Как только обед был закончен, Гарри Грант привел свое жилище в порядок. Он ничего не брал с собой, желая, чтобы преступник унаследовал имущество честного человека.

Все вернулись на яхту. Гленарван намеревался отплыть в тот же день и дал приказ высадить боцмана на остров. Айртона привели на ют, и он оказался лицом к лицу с Гарри Грантом.

— Это я, Айртон, — промолвил Грант.

— Это вы, капитан, — отозвался боцман, нисколько не удивляясь. — Ну что же, я очень рад видеть вас в добром здоровье.

— По-видимому, Айртон, я сделал ошибку, высадив вас на обитаемую землю.

— По-видимому, капитан.

— Вы сейчас останетесь вместо меня на этом пустынном островке. Надеюсь, что вы раскаетесь во всем том зле, которое причинили людям.

— Все может быть, — спокойно ответил Айртон.

Гленарван обратился к боцману:

— Итак, Айртон, вы продолжаете настаивать на том, чтобы я высадил вас на необитаемый остров?

— Да.

— Остров Табор вам подходит?

— Совершенно.

— Теперь, Айртон, выслушайте мои последние слова. Здесь вы окажетесь вдали от всякой земли, без всякой возможности общения с другими людьми. Чудеса случаются редко, и едва ли вам удастся убежать отсюда.
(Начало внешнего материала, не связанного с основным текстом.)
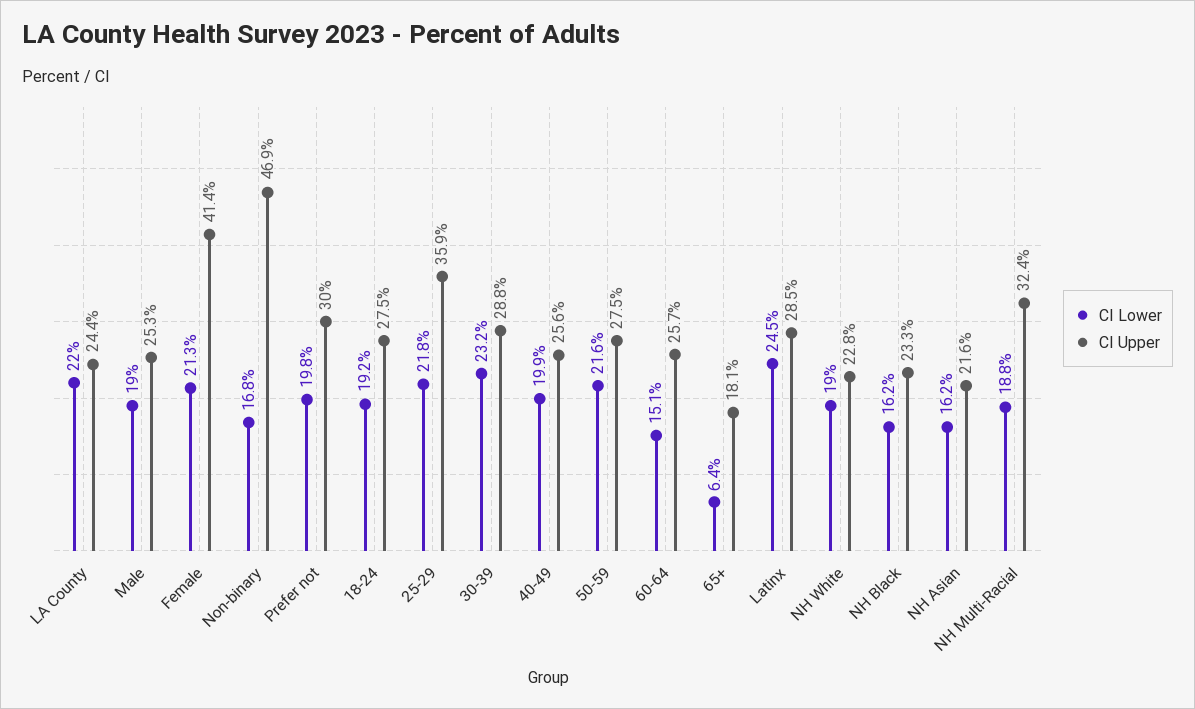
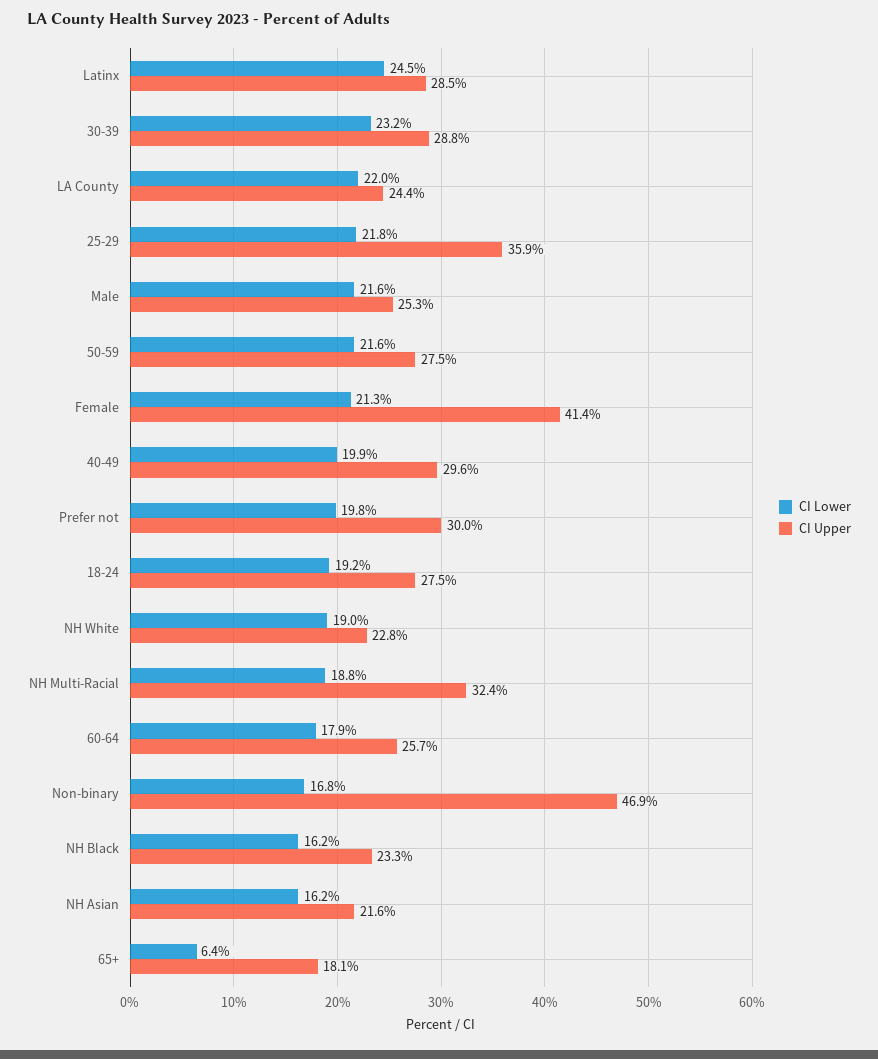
  {
    "CI Lower": {
      "LA County": 22,
-     "Male": 19,
+     "Male": 21.6,
      "Female": 21.3,
      "Non-binary": 16.8,
      "Prefer not": 19.8,
      "18-24": 19.2,
      "25-29": 21.8,
      "30-39": 23.2,
      "40-49": 19.9,
      "50-59": 21.6,
-     "60-64": 15.1,
+     "60-64": 17.9,
      "65+": 6.4,
      "Latinx": 24.5,
      "NH White": 19,
      "NH Black": 16.2,
      "NH Asian": 16.2,
      "NH Multi-Racial": 18.8
    },
    "CI Upper": {
      "LA County": 24.4,
      "Male": 25.3,
      "Female": 41.4,
      "Non-binary": 46.9,
      "Prefer not": 30,
      "18-24": 27.5,
      "25-29": 35.9,
      "30-39": 28.8,
-     "40-49": 25.6,
+     "40-49": 29.6,
      "50-59": 27.5,
      "60-64": 25.7,
      "65+": 18.1,
      "Latinx": 28.5,
      "NH White": 22.8,
      "NH Black": 23.3,
      "NH Asian": 21.6,
      "NH Multi-Racial": 32.4
    }
  }

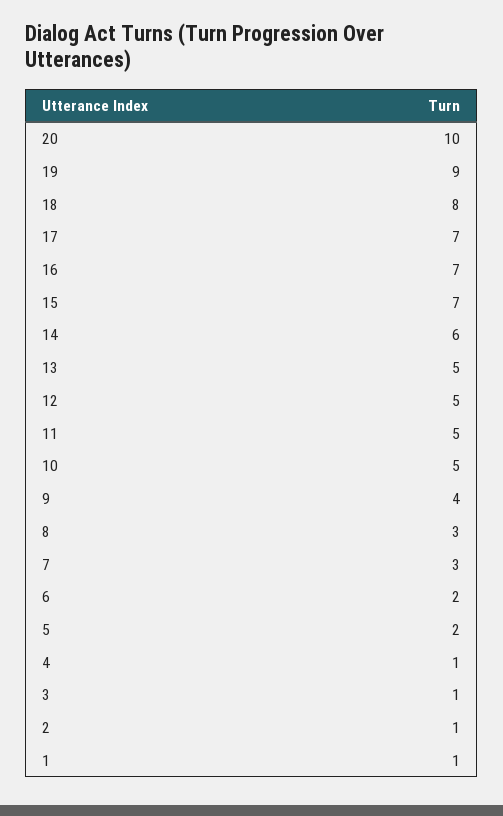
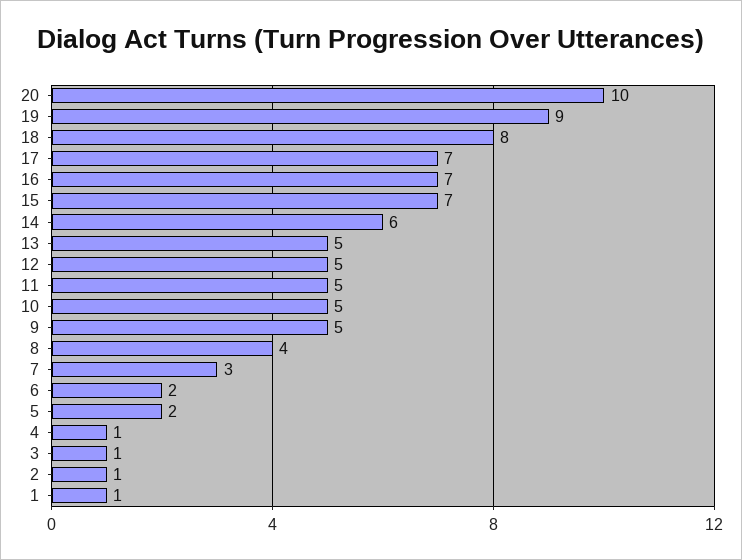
  {
    "20": 10,
    "19": 9,
    "18": 8,
    "17": 7,
    "16": 7,
    "15": 7,
    "14": 6,
    "13": 5,
    "12": 5,
    "11": 5,
    "10": 5,
-   "9": 4,
+   "9": 5,
-   "8": 3,
+   "8": 4,
    "7": 3,
    "6": 2,
    "5": 2,
    "4": 1,
    "3": 1,
    "2": 1,
    "1": 1
  }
Вы будете здесь одиноки, но вы не будете затеряны и отрезаны от мира, как был капитан Грант, ибо хотя вы и не заслуживаете, чтобы люди помнили о вас, но они все же будут о вас помнить. Я знаю, где найти вас, Айртон, и я этого никогда не забуду.

— Очень вам признателен, сэр, — просто ответил Айртон.
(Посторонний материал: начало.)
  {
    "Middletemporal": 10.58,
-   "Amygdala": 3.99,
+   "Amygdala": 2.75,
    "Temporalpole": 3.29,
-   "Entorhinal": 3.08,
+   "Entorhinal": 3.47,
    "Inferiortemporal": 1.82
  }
То были последние слова, которыми обменялись Гленарван и боцман.

Шлюпка стояла наготове. Айртон спустился в нее.

Джон Манглс предварительно отправил на остров несколько ящиков с консервами, одежду, инструменты, оружие, а также запас пороха и пуль. Таким образом, боцман получил возможность начать трудовую жизнь и, работая, переродиться. У него было все необходимое, даже книги.

Настал час расставания. Команда и пассажиры собрались на палубе. У многих сжалось сердце. Мери Грант и леди Элен не могли скрыть волнения.

— Неужели это так необходимо? — обратилась молодая женщина к мужу. — Неужели мы должны покинуть здесь этого несчастного?

— Да, Элен, необходимо, — ответил лорд Гленарван. — Это искупление!

В эту минуту шлюпка, по команде Джона Манглса, отчалила от яхты. Айртон, как всегда невозмутимый, стоя в лодке, снял шляпу и с суровой важностью поклонился.

Гленарван, а за ним вся команда обнажили головы, словно у постели умирающего, и шлюпка отплыла при гробовом молчании.

Как только она достигла берега, Айртон выскочил на песок, а лодка вернулась к яхте. Было четыре часа пополудни, и с юта пассажиры могли видеть боцмана, который, скрестив на груди руки, неподвижно, словно статуя, стоял на прибрежной скале. Глаза его были устремлены на «Дункан».

— Отправляемся, сэр? — спросил Джон Манглс.

— Да, Джон, — ответил Гленарван, пытаясь скрыть волнение.

— Вперед! — крикнул капитан механику.

Пар засвистел по трубам, винт закрутился, и в восемь часов последние вершины острова Табор скрылись в вечерней мгле.

Глава двадцать вторая. ПОСЛЕДНЯЯ РАССЕЯННОСТЬ ЖАКА ПАГАНЕЛЯ

18 марта, через одиннадцать дней после того как «Дункан» отплыл от острова Табор, показались берега Америки, а на следующий день яхта бросила якорь в бухте Талькауано.

Яхта возвращалась сюда после пятимесячного плавания, во время которого, строго придерживаясь тридцать седьмой параллели, она совершила кругосветное плавание. Участники этой достопамятной, не имевшей прецедента экспедиции побывали в Чили, в пампе, в Аргентинской республике, в Атлантическом океане, на островах Тристан-да-Кунья, в Индийском океане, на Амстердамских островах, в Австралии, в Новой Зеландии, на острове Табор и в Тихом океане. Их усилия увенчались успехом, и они возвращались на родину, имея на борту потерпевших крушение моряков «Британии».